In the material below, pictures must be dropped. Repeat exactly, and only, the lines from the line with "10: (266, 198, 0.28)" to the line with "55: (181, 244, 0.27)", both ends included.
......
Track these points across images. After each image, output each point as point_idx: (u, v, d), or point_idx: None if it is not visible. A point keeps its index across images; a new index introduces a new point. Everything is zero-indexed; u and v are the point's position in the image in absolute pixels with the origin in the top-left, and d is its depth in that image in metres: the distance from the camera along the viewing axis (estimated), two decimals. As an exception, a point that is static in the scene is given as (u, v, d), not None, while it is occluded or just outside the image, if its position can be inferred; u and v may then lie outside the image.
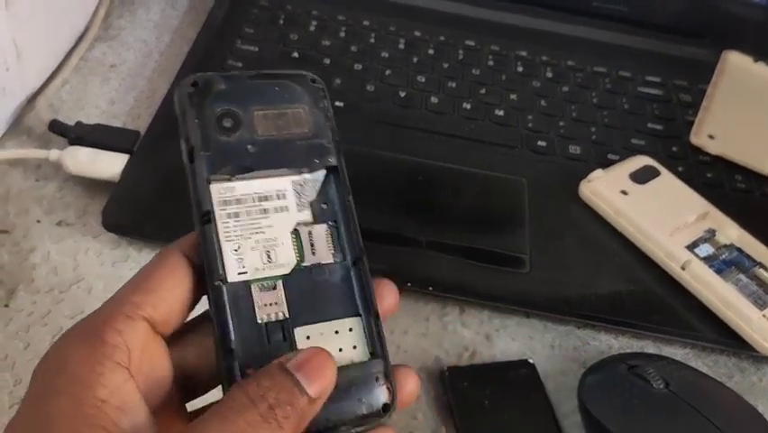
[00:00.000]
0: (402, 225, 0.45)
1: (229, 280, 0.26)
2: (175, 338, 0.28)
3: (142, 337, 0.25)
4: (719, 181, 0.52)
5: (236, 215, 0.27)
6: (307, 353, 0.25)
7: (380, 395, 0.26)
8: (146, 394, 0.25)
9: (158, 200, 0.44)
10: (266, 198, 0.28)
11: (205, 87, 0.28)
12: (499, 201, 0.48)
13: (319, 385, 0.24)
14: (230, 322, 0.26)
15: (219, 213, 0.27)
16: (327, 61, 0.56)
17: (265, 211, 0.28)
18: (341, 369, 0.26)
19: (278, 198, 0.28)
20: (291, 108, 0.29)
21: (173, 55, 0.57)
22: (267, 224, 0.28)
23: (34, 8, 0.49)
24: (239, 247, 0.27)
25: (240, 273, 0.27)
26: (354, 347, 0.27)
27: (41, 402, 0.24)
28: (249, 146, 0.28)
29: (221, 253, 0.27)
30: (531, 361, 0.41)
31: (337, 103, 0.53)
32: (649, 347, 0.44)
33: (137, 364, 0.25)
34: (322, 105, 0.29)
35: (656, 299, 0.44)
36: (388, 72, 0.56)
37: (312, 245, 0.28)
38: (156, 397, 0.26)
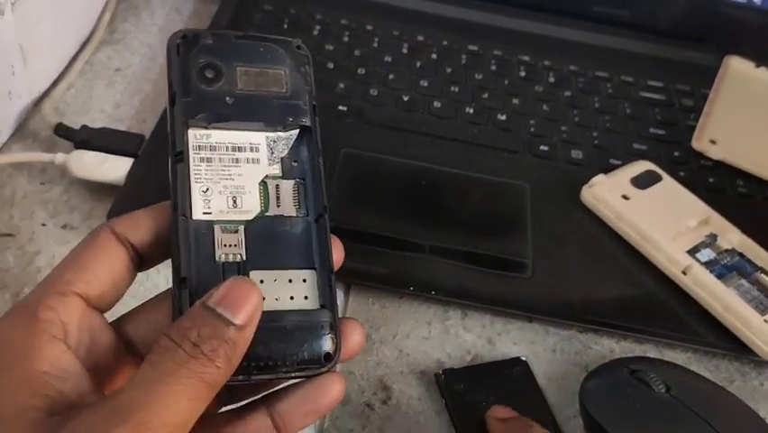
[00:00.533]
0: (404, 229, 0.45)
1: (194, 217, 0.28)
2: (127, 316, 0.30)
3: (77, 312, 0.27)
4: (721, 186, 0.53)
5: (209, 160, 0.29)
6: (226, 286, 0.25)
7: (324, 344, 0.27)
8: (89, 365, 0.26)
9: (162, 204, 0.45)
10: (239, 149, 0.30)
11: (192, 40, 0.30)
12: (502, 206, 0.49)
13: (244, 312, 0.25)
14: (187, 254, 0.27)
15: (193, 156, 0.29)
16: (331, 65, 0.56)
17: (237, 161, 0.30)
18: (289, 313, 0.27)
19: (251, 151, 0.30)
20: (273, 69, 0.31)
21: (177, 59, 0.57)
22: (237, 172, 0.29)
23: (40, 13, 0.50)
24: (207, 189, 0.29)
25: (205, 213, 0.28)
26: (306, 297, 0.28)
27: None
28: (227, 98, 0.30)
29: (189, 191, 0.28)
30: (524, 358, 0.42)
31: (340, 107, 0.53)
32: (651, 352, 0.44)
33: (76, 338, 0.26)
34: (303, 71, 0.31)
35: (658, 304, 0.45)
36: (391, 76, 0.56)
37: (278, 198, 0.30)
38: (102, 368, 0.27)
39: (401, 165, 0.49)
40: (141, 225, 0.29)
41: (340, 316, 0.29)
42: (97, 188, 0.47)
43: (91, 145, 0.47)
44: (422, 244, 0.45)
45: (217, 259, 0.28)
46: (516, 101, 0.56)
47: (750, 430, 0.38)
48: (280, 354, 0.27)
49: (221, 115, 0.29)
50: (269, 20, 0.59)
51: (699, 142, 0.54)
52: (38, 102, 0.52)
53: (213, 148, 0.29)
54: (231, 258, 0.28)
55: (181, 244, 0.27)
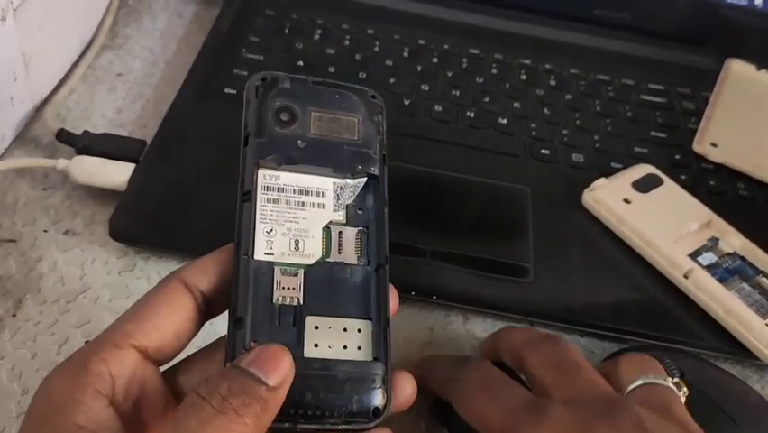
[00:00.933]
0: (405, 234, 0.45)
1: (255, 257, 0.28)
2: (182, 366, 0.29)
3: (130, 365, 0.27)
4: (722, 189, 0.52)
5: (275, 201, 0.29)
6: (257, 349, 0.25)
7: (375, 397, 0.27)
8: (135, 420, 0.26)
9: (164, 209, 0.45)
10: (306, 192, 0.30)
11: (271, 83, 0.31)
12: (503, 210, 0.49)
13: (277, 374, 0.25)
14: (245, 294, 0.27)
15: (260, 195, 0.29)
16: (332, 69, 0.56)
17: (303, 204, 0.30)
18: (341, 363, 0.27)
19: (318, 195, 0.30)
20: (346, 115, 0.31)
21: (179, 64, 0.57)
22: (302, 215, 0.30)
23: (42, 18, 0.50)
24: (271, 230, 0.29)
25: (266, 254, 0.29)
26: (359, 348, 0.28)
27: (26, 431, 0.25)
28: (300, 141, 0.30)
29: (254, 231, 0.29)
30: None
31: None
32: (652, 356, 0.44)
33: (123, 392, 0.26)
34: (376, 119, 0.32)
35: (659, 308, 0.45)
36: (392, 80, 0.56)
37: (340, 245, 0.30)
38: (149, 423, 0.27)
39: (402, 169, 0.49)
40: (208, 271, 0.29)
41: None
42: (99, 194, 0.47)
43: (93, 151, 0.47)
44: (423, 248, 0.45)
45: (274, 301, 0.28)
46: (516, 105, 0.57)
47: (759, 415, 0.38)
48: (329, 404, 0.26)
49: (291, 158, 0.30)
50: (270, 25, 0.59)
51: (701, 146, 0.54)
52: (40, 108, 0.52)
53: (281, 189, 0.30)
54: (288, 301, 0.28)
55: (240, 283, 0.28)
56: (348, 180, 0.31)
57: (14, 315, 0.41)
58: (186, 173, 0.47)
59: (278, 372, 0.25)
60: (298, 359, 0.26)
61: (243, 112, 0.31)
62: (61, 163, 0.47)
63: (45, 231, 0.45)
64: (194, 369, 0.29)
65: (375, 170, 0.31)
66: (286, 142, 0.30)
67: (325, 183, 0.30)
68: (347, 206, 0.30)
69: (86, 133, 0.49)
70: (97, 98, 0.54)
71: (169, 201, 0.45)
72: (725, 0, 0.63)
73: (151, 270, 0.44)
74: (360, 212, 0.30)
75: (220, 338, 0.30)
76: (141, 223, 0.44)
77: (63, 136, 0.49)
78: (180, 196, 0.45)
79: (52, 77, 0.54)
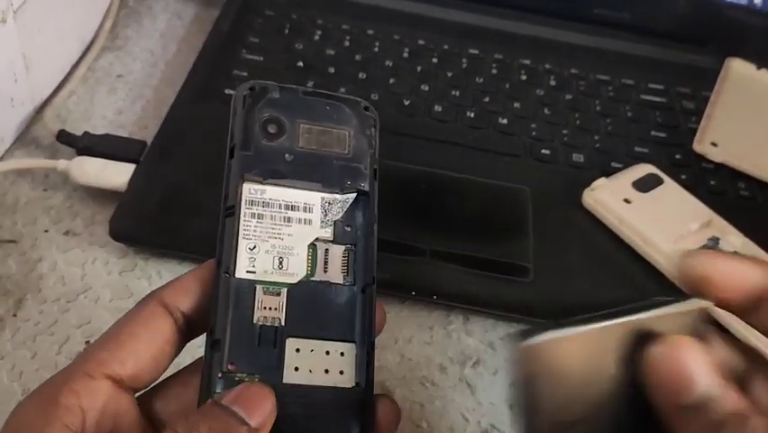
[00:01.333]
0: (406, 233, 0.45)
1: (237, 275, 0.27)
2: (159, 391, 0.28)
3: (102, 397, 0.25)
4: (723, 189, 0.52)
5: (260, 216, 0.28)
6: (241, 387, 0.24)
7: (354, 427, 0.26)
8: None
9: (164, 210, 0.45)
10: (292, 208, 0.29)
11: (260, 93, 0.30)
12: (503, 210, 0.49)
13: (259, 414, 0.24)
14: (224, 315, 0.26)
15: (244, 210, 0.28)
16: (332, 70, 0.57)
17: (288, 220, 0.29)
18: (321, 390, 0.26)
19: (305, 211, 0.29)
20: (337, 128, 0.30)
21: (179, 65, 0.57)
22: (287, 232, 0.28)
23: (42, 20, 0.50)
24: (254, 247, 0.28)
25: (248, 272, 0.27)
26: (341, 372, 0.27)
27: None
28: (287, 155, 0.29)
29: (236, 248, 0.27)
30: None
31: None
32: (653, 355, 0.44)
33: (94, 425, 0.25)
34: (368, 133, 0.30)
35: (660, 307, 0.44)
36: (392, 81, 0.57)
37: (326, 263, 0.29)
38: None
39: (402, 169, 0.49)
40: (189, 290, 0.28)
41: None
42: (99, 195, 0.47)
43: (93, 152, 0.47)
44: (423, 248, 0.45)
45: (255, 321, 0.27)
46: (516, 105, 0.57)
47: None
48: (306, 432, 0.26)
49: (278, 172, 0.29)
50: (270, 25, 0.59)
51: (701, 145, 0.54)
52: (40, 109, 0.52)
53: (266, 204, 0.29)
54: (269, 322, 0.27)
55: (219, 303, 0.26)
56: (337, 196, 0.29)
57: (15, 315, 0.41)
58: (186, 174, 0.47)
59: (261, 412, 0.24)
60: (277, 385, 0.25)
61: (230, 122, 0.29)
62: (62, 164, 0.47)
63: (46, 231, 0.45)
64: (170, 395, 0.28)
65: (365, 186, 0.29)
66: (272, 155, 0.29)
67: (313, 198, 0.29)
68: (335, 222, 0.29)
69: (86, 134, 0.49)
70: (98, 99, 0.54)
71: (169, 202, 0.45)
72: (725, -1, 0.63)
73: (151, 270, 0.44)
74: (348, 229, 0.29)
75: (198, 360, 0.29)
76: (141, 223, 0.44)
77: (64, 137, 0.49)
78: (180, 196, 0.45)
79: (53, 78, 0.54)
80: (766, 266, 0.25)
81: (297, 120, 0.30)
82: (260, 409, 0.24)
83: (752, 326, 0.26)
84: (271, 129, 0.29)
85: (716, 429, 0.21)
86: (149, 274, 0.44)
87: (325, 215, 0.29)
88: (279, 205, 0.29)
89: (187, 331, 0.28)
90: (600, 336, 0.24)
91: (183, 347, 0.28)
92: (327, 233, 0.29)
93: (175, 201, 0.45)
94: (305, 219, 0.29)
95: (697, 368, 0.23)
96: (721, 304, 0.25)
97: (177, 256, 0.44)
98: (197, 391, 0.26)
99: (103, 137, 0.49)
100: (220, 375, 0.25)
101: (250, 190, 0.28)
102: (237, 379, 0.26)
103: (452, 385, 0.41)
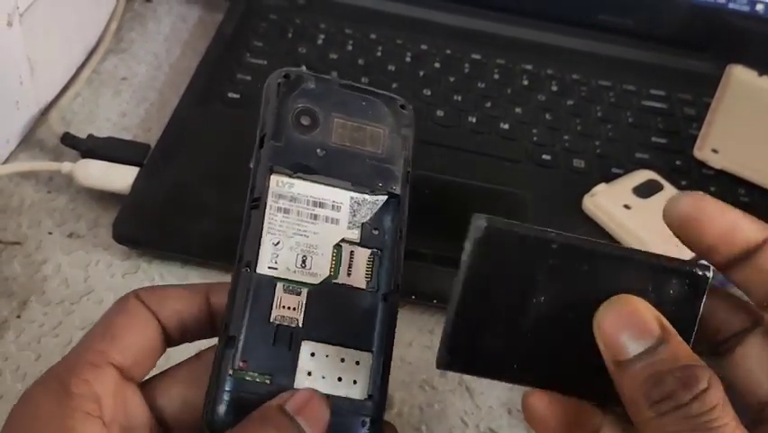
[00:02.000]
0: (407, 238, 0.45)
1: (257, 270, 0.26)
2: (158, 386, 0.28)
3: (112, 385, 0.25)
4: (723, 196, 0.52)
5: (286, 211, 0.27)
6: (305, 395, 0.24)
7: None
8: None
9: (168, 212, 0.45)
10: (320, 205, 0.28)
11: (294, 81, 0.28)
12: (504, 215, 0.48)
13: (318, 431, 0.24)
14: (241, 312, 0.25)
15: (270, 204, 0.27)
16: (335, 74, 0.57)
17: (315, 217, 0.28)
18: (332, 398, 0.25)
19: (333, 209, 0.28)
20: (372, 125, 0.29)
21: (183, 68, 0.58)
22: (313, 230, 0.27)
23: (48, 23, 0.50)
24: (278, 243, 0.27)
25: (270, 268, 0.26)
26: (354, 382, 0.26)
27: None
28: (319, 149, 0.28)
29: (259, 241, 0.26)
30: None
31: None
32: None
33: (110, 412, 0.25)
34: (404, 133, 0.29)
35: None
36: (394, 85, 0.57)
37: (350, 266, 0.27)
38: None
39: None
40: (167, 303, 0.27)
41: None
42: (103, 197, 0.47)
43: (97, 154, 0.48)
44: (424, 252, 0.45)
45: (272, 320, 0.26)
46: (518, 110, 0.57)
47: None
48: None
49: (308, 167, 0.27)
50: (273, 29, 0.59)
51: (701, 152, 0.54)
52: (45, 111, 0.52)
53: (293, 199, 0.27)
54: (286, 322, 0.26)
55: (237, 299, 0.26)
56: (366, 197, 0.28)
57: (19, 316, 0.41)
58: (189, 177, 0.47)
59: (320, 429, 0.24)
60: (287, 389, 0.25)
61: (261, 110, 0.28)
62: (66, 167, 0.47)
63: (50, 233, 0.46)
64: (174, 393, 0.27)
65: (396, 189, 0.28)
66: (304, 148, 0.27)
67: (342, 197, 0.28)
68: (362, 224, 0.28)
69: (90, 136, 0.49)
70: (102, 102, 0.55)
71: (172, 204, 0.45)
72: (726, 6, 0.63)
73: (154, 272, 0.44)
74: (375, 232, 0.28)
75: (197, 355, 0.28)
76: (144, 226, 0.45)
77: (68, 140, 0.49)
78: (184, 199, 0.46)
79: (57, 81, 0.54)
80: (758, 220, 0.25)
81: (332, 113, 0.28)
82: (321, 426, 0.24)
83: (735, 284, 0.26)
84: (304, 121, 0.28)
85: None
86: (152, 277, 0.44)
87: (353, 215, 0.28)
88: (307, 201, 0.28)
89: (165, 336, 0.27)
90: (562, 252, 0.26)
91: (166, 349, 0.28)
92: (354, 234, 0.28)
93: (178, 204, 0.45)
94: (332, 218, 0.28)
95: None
......
Result of the task:
10: (266, 198, 0.28)
11: (205, 87, 0.28)
12: (499, 201, 0.48)
13: (319, 385, 0.24)
14: (230, 322, 0.26)
15: (219, 213, 0.27)
16: (327, 61, 0.56)
17: (265, 211, 0.28)
18: (341, 369, 0.26)
19: (278, 198, 0.28)
20: (291, 108, 0.29)
21: (173, 55, 0.57)
22: (267, 224, 0.28)
23: (34, 8, 0.49)
24: (239, 247, 0.27)
25: (240, 273, 0.27)
26: (354, 347, 0.27)
27: (41, 402, 0.24)
28: (249, 146, 0.28)
29: (221, 253, 0.27)
30: (531, 361, 0.41)
31: (337, 103, 0.53)
32: (649, 347, 0.44)
33: (137, 364, 0.25)
34: (322, 105, 0.29)
35: (656, 299, 0.44)
36: (388, 72, 0.56)
37: (312, 245, 0.28)
38: (156, 397, 0.26)
[00:00.533]
0: (404, 229, 0.45)
1: (194, 217, 0.28)
2: (127, 316, 0.30)
3: (77, 312, 0.27)
4: (721, 186, 0.53)
5: (209, 160, 0.29)
6: (226, 286, 0.25)
7: (324, 344, 0.27)
8: (89, 365, 0.26)
9: (162, 204, 0.45)
10: (239, 149, 0.30)
11: (192, 40, 0.30)
12: (502, 206, 0.49)
13: (244, 312, 0.25)
14: (187, 254, 0.27)
15: (193, 156, 0.29)
16: (331, 65, 0.56)
17: (237, 161, 0.30)
18: (289, 313, 0.27)
19: (251, 151, 0.30)
20: (273, 69, 0.31)
21: (177, 59, 0.57)
22: (237, 172, 0.29)
23: (40, 13, 0.50)
24: (207, 189, 0.29)
25: (205, 213, 0.28)
26: (306, 297, 0.28)
27: None
28: (227, 98, 0.30)
29: (189, 191, 0.28)
30: (524, 358, 0.42)
31: (340, 107, 0.53)
32: (651, 352, 0.44)
33: (76, 338, 0.26)
34: (303, 71, 0.31)
35: (658, 304, 0.45)
36: (391, 76, 0.56)
37: (278, 198, 0.30)
38: (102, 368, 0.27)
39: (401, 165, 0.49)
40: (141, 225, 0.29)
41: (340, 316, 0.29)
42: (97, 188, 0.47)
43: (91, 145, 0.47)
44: (422, 244, 0.45)
45: (217, 259, 0.28)
46: (516, 101, 0.56)
47: (750, 430, 0.38)
48: (280, 354, 0.27)
49: (221, 115, 0.29)
50: (269, 20, 0.59)
51: (699, 142, 0.54)
52: (38, 102, 0.52)
53: (213, 148, 0.29)
54: (231, 258, 0.28)
55: (181, 244, 0.27)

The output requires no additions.